Big tech is watching

February 17, 2026

The type and amount of data that technology companies can collect about their users – and how it can be used – is governed by a patchwork of state laws and sector-specific regulation in the United States. As states like Massachusetts move to tighten protections around abortion access and limit federal immigration enforcement actions locally, debates over data privacy are spilling into those conversations.

“These huge tech companies can sell us shoes or a nice jumpsuit or whatever,” said Kade Crockford, director of technology and justice programs at the ACLU of Massachusetts. “They can also sell us fascism.”

Crockford joined CommonWealth Beacon reporter Jennifer Smith on The Codcast to discuss the national debate over data privacy and where Massachusetts fits in.

While states like California have carved out extensive regulations around personal data over the past decade, there is no national data privacy law. Efforts on the national level, like the American Data Privacy and Protection Act first introduced in 2022, have stalled in part because of concerns that a federal set of standards could preempt the stronger state standards.

The Massachusetts Senate passed a suite of data privacy reforms – the Massachusetts Data Privacy Act – in October 2025. Lawmakers said the bill would give the Bay State “among the strongest data privacy laws in the country” by creating new rules around informing customers about what data is collected and shared, limiting companies to collecting only the data “reasonably necessary” to provide the service, and banning the sale of sensitive personal data and children’s data. It would also give the attorney general the right to sue to enforce the law.

Lawmakers in the House are working on their version of the bill. At a time when federal immigration enforcement officials are increasingly using personal data to inform their work, Crockford said the trade-off of allowing unlimited data collection is rooted in a false promise.

“I think we have been sold a bill of goods by very wealthy, influential people in Silicon Valley for about 15 years now, that essentially says, ‘You like the internet? You like digital devices? Well, a totalitarian surveillance state is the only way that you can have those things,’” Crockford said.

The pitch from tech companies was that the reams of data collected would be used to improve the product and sell and deliver relevant ads online, Crockford said.

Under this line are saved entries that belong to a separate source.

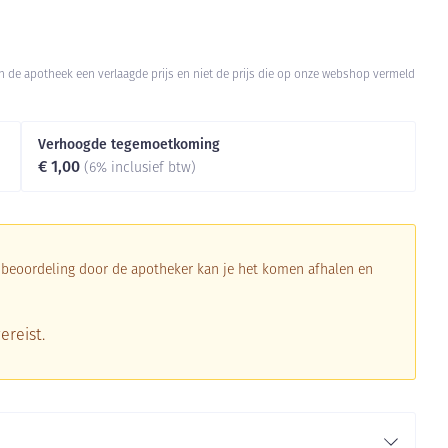
Botten, spieren en
Toon meer
gewrichten
armtetherapie
ogels
Fytotherapie
Wondzorg
Toon meer
 in de apotheek een verlaagde prijs en niet de prijs die op onze webshop vermeld
Diagnosetesten en
Mond en keel
stress
Vlooien en teken
meetapparatuur
Oren
Verhoogde tegemoetkoming
Zuigtabletten
€ 1,00
Alcoholtest
(6% inclusief btw)
Oordopjes
Mond, muil of snavel
herapie -
en -druppels
Spray - oplossing
Bloeddrukmeter
s
Oorreiniging
Cholesteroltest
en
Oordruppels
Hartslagmeter
a beoordeling door de apotheker kan je het komen afhalen en
ulpmiddelen
Toon meer
ereist.
erming
ning en -
Hygiëne
Ergonomie
Aambeien
s
Bad en douche
Ademhaling en zuurstof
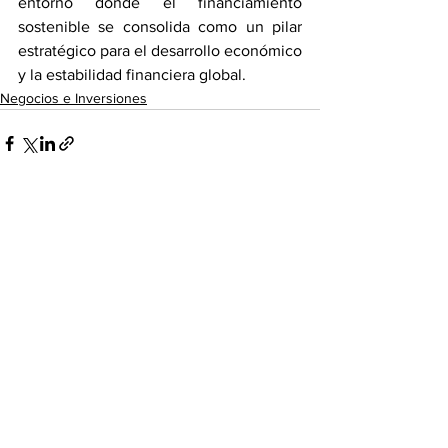
entorno donde el financiamiento 
sostenible se consolida como un pilar 
estratégico para el desarrollo económico 
y la estabilidad financiera global.
Negocios e Inversiones
Ver todo
Entradas recientes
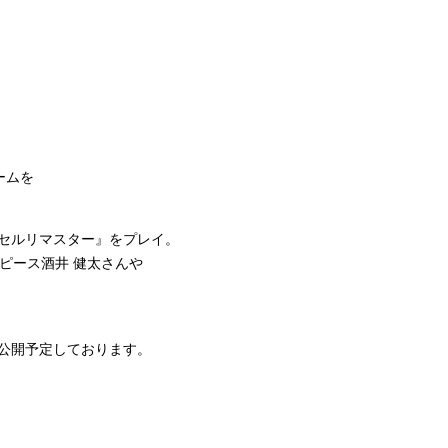
ームを
ピクセルリマスター』をプレイ。
＆ピース酒井 健太さんや
画を公開予定しております。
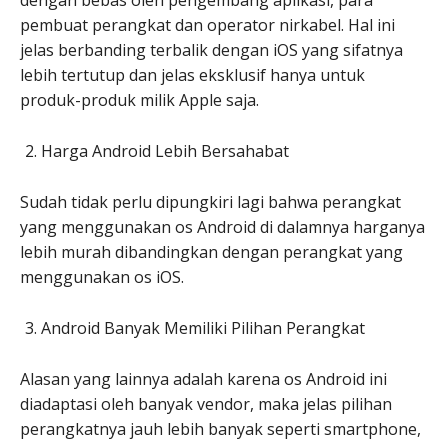
dengan bebas oleh pengembang aplikasi, para
pembuat perangkat dan operator nirkabel. Hal ini
jelas berbanding terbalik dengan iOS yang sifatnya
lebih tertutup dan jelas eksklusif hanya untuk
produk-produk milik Apple saja.
Harga Android Lebih Bersahabat
Sudah tidak perlu dipungkiri lagi bahwa perangkat
yang menggunakan os Android di dalamnya harganya
lebih murah dibandingkan dengan perangkat yang
menggunakan os iOS.
Android Banyak Memiliki Pilihan Perangkat
Alasan yang lainnya adalah karena os Android ini
diadaptasi oleh banyak vendor, maka jelas pilihan
perangkatnya jauh lebih banyak seperti smartphone,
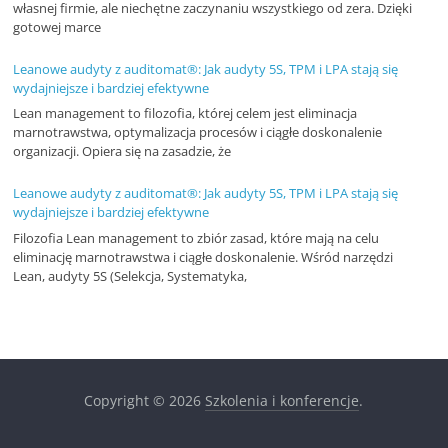
własnej firmie, ale niechętne zaczynaniu wszystkiego od zera. Dzięki
r
gotowej marce
t
Leanowe audyty z auditomat®: Jak audyty 5S, TPM i LPA stają się
y
wydajniejsze i bardziej efektywne
k
Lean management to filozofia, której celem jest eliminacja
u
marnotrawstwa, optymalizacja procesów i ciągłe doskonalenie
organizacji. Opiera się na zasadzie, że
ł
y
Leanowe audyty z auditomat®: Jak audyty 5S, TPM i LPA stają się
wydajniejsze i bardziej efektywne
,
Filozofia Lean management to zbiór zasad, które mają na celu
i
eliminację marnotrawstwa i ciągłe doskonalenie. Wśród narzędzi
n
Lean, audyty 5S (Selekcja, Systematyka,
f
o
r
m
Copyright © 2026
Szkolenia i konferencje
.
a
c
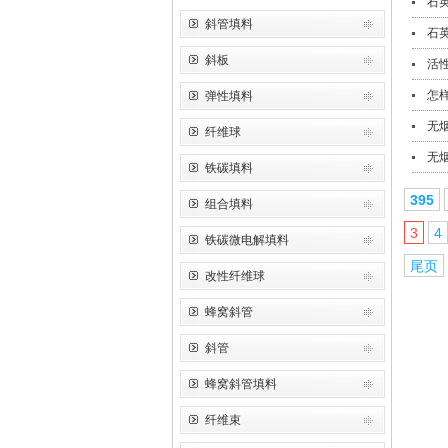
石
斜管填料
石
斜板
活
怎
弹性填料
无
纤维球
无
铁碳填料
395
组合填料
3
4
铁碳微电解填料
尾页
改性纤维球
蜂窝斜管
斜管
蜂窝斜管填料
纤维束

But there is a difference between necessary and unnecessary data collection, Crockford said. A period-tracking app, for instance, can offer users a prediction of their menstrual cycles.

“That’s super useful,” Crockford said, “but it doesn’t need your location data.” The proposed data minimization rule applying to sensitive data would say “that company cannot collect your precise geolocation data, or your biometric data, for that matter, because it has nothing to do with the service that you’ve requested from that company.”

Crockford said the concept “takes a while to explain, and it’s not a very sexy concept, but once people hear and understand what data minimization actually means, I think it makes a lot of sense to most consumers.”

During the episode, Crockford lays out the types of data that can be collected and sold (2:30), bipartisan efforts to regulate data collection (10:00), and what advocates want to see from lawmakers in the Bay State (15:45).